- ASSIGNMENT
Transcribe every line of the listing below without changing anything.

Stored data entries:
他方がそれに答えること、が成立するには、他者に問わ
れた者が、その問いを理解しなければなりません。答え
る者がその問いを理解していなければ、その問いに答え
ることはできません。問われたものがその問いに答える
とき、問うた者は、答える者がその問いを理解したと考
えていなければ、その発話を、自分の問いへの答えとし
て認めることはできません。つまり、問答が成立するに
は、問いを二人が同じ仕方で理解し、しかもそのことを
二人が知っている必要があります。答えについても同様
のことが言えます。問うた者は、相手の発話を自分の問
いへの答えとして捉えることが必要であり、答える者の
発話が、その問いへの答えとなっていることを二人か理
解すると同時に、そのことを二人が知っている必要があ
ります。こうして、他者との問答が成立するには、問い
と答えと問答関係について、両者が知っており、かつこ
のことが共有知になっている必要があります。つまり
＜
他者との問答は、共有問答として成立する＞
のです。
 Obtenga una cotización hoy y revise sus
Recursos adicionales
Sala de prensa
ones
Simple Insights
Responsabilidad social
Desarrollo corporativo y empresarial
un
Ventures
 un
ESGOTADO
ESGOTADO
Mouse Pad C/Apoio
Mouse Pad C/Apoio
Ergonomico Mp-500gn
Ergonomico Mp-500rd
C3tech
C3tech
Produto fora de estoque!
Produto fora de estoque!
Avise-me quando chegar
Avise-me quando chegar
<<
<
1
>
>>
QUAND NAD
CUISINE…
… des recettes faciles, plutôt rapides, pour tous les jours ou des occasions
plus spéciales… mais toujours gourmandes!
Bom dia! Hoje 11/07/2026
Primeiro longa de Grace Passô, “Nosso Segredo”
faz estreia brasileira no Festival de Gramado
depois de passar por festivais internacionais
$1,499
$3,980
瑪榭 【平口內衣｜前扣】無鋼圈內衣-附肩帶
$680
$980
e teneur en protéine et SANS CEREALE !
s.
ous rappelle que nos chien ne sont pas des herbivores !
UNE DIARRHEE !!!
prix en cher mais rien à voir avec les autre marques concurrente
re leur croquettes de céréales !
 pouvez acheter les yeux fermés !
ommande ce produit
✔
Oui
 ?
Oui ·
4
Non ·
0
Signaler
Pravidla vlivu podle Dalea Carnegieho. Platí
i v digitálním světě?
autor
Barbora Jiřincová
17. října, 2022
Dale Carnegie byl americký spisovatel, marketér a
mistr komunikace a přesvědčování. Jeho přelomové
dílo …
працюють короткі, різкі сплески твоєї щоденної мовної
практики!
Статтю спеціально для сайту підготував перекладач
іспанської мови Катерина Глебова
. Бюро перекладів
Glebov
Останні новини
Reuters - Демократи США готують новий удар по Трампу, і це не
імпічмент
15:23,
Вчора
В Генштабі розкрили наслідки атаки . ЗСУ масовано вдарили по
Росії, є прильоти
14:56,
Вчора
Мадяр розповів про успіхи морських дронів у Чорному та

- PROBLEM SOLUTION
他方がそれに答えること、が成立するには、他者に問わ
れた者が、その問いを理解しなければなりません。答え
る者がその問いを理解していなければ、その問いに答え
ることはできません。問われたものがその問いに答える
とき、問うた者は、答える者がその問いを理解したと考
えていなければ、その発話を、自分の問いへの答えとし
て認めることはできません。つまり、問答が成立するに
は、問いを二人が同じ仕方で理解し、しかもそのことを
二人が知っている必要があります。答えについても同様
のことが言えます。問うた者は、相手の発話を自分の問
いへの答えとして捉えることが必要であり、答える者の
発話が、その問いへの答えとなっていることを二人か理
解すると同時に、そのことを二人が知っている必要があ
ります。こうして、他者との問答が成立するには、問い
と答えと問答関係について、両者が知っており、かつこ
のことが共有知になっている必要があります。つまり
＜
他者との問答は、共有問答として成立する＞
のです。
 Obtenga una cotización hoy y revise sus
Recursos adicionales
Sala de prensa
ones
Simple Insights
Responsabilidad social
Desarrollo corporativo y empresarial
un
Ventures
 un
ESGOTADO
ESGOTADO
Mouse Pad C/Apoio
Mouse Pad C/Apoio
Ergonomico Mp-500gn
Ergonomico Mp-500rd
C3tech
C3tech
Produto fora de estoque!
Produto fora de estoque!
Avise-me quando chegar
Avise-me quando chegar
<<
<
1
>
>>
QUAND NAD
CUISINE…
… des recettes faciles, plutôt rapides, pour tous les jours ou des occasions
plus spéciales… mais toujours gourmandes!
Bom dia! Hoje 11/07/2026
Primeiro longa de Grace Passô, “Nosso Segredo”
faz estreia brasileira no Festival de Gramado
depois de passar por festivais internacionais
$1,499
$3,980
瑪榭 【平口內衣｜前扣】無鋼圈內衣-附肩帶
$680
$980
e teneur en protéine et SANS CEREALE !
s.
ous rappelle que nos chien ne sont pas des herbivores !
UNE DIARRHEE !!!
prix en cher mais rien à voir avec les autre marques concurrente
re leur croquettes de céréales !
 pouvez acheter les yeux fermés !
ommande ce produit
✔
Oui
 ?
Oui ·
4
Non ·
0
Signaler
Pravidla vlivu podle Dalea Carnegieho. Platí
i v digitálním světě?
autor
Barbora Jiřincová
17. října, 2022
Dale Carnegie byl americký spisovatel, marketér a
mistr komunikace a přesvědčování. Jeho přelomové
dílo …
працюють короткі, різкі сплески твоєї щоденної мовної
практики!
Статтю спеціально для сайту підготував перекладач
іспанської мови Катерина Глебова
. Бюро перекладів
Glebov
Останні новини
Reuters - Демократи США готують новий удар по Трампу, і це не
імпічмент
15:23,
Вчора
В Генштабі розкрили наслідки атаки . ЗСУ масовано вдарили по
Росії, є прильоти
14:56,
Вчора
Мадяр розповів про успіхи морських дронів у Чорному та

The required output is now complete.